To implement this function, we need to handle the three data constructors of the Letter type. To interpret the letters L (move left) and R (move right), we simply have to update the state to change the angle theta appropriately:

    interpret state L = pure $ state { theta = state.theta - Number.tau / 6.0 }
    interpret state R = pure $ state { theta = state.theta + Number.tau / 6.0 }

To interpret the letter F (move forward), we can calculate the new position of the path, render a line segment, and update the state as follows:

    interpret state F = do
      let x = state.x + Number.cos state.theta * 1.5
          y = state.y + Number.sin state.theta * 1.5
      moveTo ctx state.x state.y
      lineTo ctx x y
      pure { x, y, theta: state.theta }

Note that in the source code for this chapter, the interpret function is defined using a let binding inside the main function, so that the name ctx is in scope. It would also be possible to move the context into the State type, but this would be inappropriate because it is not a changing part of the state of the system.

To render this L-system, we can simply use the strokePath action:

  strokePath ctx $ lsystem initial productions interpret 5 initialState

Compile the L-system example using

$ spago bundle-app --main Example.LSystem --to dist/Main.js

and open html/index.html. You should see the Koch curve rendered to the canvas.


  1. (Easy) Modify the L-system example above to use fillPath instead of strokePath. Hint: you will need to include a call to closePath, and move the call to moveTo outside of the interpret function.

  2. (Easy) Try changing the various numerical constants in the code to understand their effect on the rendered system.

  3. (Medium) Break the lsystem function into two smaller functions. The first should build the final sentence using repeated application of concatMap, and the second should use foldM to interpret the result.

  4. (Medium) Add a drop shadow to the filled shape using the setShadowOffsetX, setShadowOffsetY, setShadowBlur, and setShadowColor actions. Hint: use PSCi to find the types of these functions.

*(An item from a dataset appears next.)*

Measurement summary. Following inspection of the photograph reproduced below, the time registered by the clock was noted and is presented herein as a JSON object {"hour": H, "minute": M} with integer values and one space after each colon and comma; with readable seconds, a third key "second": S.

  5. (Medium) The angle of the corners is currently a constant \( \tau / 6 \). Instead, it can be moved into the Letter data type, which allows it to be changed by the production rules:

    type Angle = Number
    data Letter = L Angle | R Angle | F

    How can this new information be used in the production rules to create interesting shapes?

  6. (Difficult) An L-system is given by an alphabet with four letters: L (turn left through 60 degrees), R (turn right through 60 degrees), F (move forward), and M (also move forward).

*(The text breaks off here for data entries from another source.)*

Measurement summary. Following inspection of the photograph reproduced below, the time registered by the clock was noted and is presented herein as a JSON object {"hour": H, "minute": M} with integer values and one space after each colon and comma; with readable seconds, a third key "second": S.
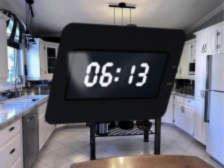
{"hour": 6, "minute": 13}
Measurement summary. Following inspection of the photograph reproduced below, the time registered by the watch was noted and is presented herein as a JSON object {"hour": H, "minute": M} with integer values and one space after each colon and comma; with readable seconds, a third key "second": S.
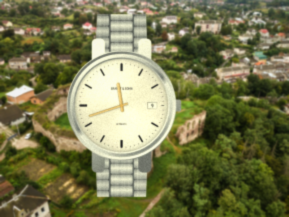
{"hour": 11, "minute": 42}
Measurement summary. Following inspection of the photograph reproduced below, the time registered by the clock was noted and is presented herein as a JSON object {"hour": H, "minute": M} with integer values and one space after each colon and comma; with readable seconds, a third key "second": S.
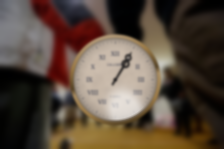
{"hour": 1, "minute": 5}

    The initial sentence of the system is the single letter M.

    The production rules are specified as follows:

    L -> L
    R -> R

    Render this L-system. Note: you will need to decrease the number of iterations of the production rules since the size of the final sentence grows exponentially with the number of iterations.

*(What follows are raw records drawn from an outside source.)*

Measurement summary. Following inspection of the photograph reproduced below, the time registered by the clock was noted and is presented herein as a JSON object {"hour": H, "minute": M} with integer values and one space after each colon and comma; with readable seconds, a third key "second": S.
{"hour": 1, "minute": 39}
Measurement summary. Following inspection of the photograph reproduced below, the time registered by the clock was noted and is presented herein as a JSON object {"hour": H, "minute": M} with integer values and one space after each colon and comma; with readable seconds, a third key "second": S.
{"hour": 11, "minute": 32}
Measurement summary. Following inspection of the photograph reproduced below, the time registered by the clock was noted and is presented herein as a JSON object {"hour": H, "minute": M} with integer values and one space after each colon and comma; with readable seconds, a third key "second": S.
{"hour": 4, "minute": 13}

    Now, notice the symmetry between L and M in the production rules. The two "move forward" instructions can be differentiated using a Boolean value using the following alphabet type:

    data Letter = L | R | F Boolean

    Implement this L-system again using this representation of the alphabet.

  7. (Difficult) Use a different monad m in the interpretation function. You might try using Effect.Console to write the L-system onto the console, or using Effect.Random to apply random "mutations" to the state type.


In this chapter, we learned how to use the HTML5 Canvas API from PureScript by using the canvas library. We also saw a practical demonstration of many techniques we have learned already: maps and folds, records and row polymorphism, and the Effect monad for handling side-effects.

The examples also demonstrated the power of higher-order functions and separating data from implementation. It would be possible to extend these ideas to completely separate the representation of a scene from its rendering function, using an algebraic data type, for example:

data Scene
  = Rect Rectangle
  | Arc Arc
  | PiecewiseLinear (Array Point)
  | Transformed Transform Scene
  | Clipped Rectangle Scene
  | ...

This approach is taken in the drawing package, and it brings the flexibility of manipulating the scene as data in various ways before rendering.

For examples of games rendered to the canvas, see the "Behavior" and "Signal" recipes in the cookbook.